What you will do:
Identify each line of the records below that contains the word "head", and copy those lines. Uppercase and lowercase letters count as different.

Dataset records:
====
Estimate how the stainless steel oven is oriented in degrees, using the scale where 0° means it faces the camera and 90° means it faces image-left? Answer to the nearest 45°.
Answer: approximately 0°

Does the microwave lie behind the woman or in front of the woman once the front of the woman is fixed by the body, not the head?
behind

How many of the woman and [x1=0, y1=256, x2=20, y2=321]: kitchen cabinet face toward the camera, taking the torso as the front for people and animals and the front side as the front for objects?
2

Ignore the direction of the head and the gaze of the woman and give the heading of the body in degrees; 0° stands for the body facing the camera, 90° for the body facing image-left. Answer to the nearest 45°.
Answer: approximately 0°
====
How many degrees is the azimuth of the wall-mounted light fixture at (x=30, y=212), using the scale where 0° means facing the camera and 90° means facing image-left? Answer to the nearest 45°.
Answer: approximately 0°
====
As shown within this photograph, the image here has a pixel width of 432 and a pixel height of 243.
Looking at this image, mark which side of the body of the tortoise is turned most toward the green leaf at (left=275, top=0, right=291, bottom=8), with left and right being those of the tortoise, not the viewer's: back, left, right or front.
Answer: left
====
Finished exercise:
Does the microwave lie behind the woman or in front of the woman once the front of the woman is fixed by the body, not the head?
Ignore the direction of the head and the gaze of the woman and give the heading of the body in degrees; 0° stands for the body facing the camera, 90° for the body facing image-left. Answer to the nearest 45°.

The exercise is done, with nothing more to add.